- M1Q1: A ring-spun yarn shows more strength variability that a rotor-spun yarn. Can we say that the ring-spun yarn offers better strength quality than the rotor-spun yarn?
- M1Q2: Is it so that the application of statistical techniques for quality control in textiles has started recently?
- M1Q3: Why quality control is at all required?
- M2Q1: Give two examples each on continuous random variable and discrete random variable.
- M2Q2: Why the statistical characteristics of the primary data do not often exactly equal to those of grouped data?
- M2Q3: Is it so that the probability and relative frequency are same?

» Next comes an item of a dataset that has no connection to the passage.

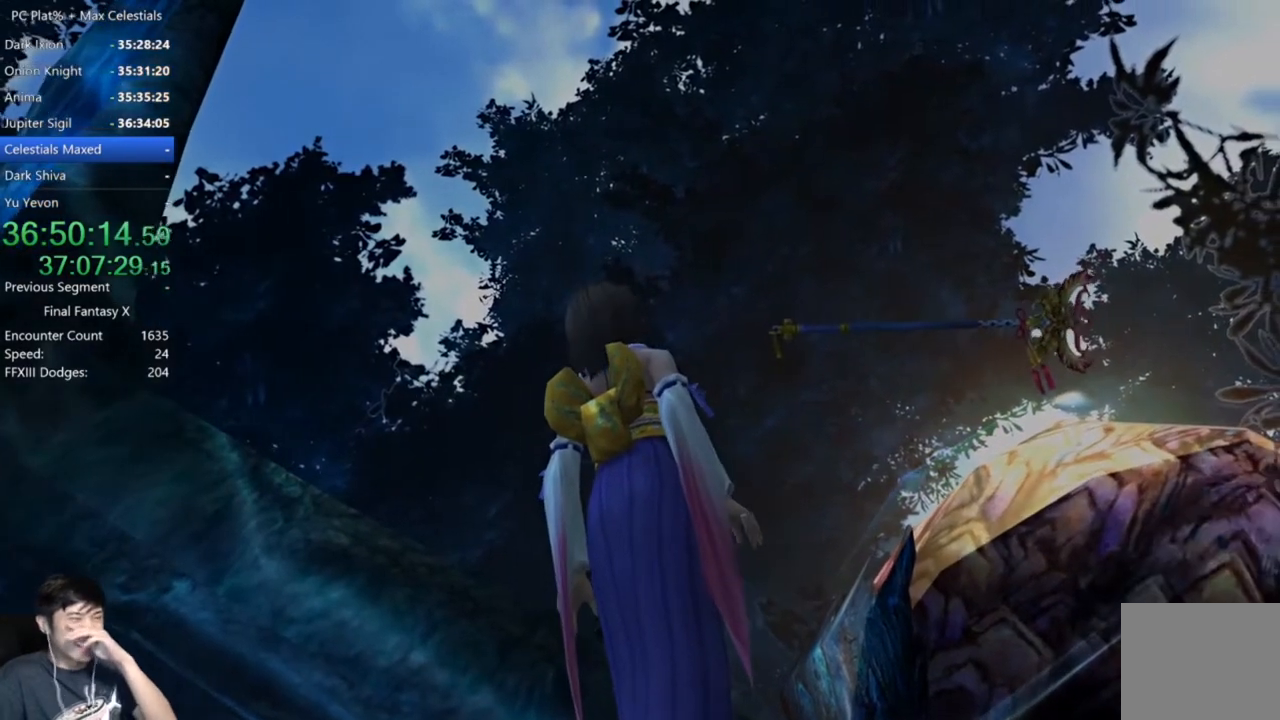
Gameplay with a controller (Xbox layout); each line is a JSON object with the inputs held at the frame after it. "events" lists button and stick changes between this image and that frame as [ms after this image, input, new state], when the widget could be followed in between.
{"buttons": ["A"], "left_stick": "center", "right_stick": "center", "events": [[367, "A", "down"]]}
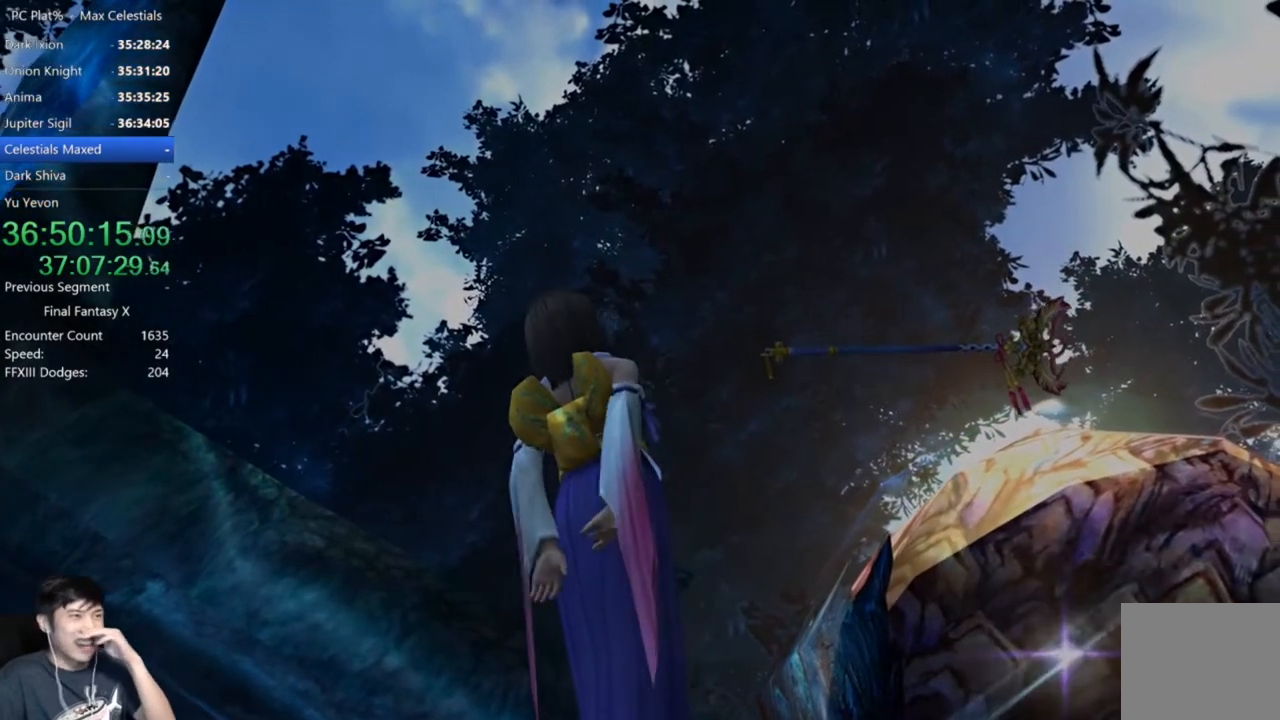
{"buttons": [], "left_stick": "center", "right_stick": "center", "events": [[34, "A", "up"]]}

- M2Q4: Is normal distribution an example of two-parameter distribution?
- M2Q5: How one can conclude whether a sample can be regarded as taken from a population that follows normal distribution?
- M2Q6: Is Binomial distribution can be taken as a limiting form of Poission distribution?
- M3Q1: What is the difference between the parameter and statistic?
- M3Q2: What is the standard error of mean fiber length?
- M3Q3: Why it is not practically possible to obtain a simple random sample as defined?
- M3Q4: Why it is often said that the larger sample can give more precise estimation of population mean?
- M3Q5: While calculation of variance, sometimes the divisor is found to be n-1, where n is sample size, and sometimes it is found as n? Why is it so?
- M3Q6: In order to know whether the newly developed process is superior to the existing process,which test-one-tailed test or two-tailed test-is recommended?
- M3Q7: In order to know whether the newly developed process is different than the existing process, which test-one-tailed test or two-tailed test-is recommended?
- M3Q8: Is it so that the probability of type II error can be reduced by the choice of a larger sample size?
- M4Q1: Is it not possible that a process turns to be out of control because of presence of random variation?
- M4Q2: Is it so that a process can be found to be out-of control even if there is no point falling out of 3-sigma limits?
- M4Q3: If process mean is in control, but the process variability is not in control, can the process be said to be under control?
- M4Q4: Is Shewhart control chart able to detect a small shift in process mean?
- M4Q5: Name the probability distribution that the process defectives can be regarded to follow?
- M4Q6: Name the probability distribution that the process defects can be regarded to follow?
- M5Q1: Does process capability refer to the uniformity of the process?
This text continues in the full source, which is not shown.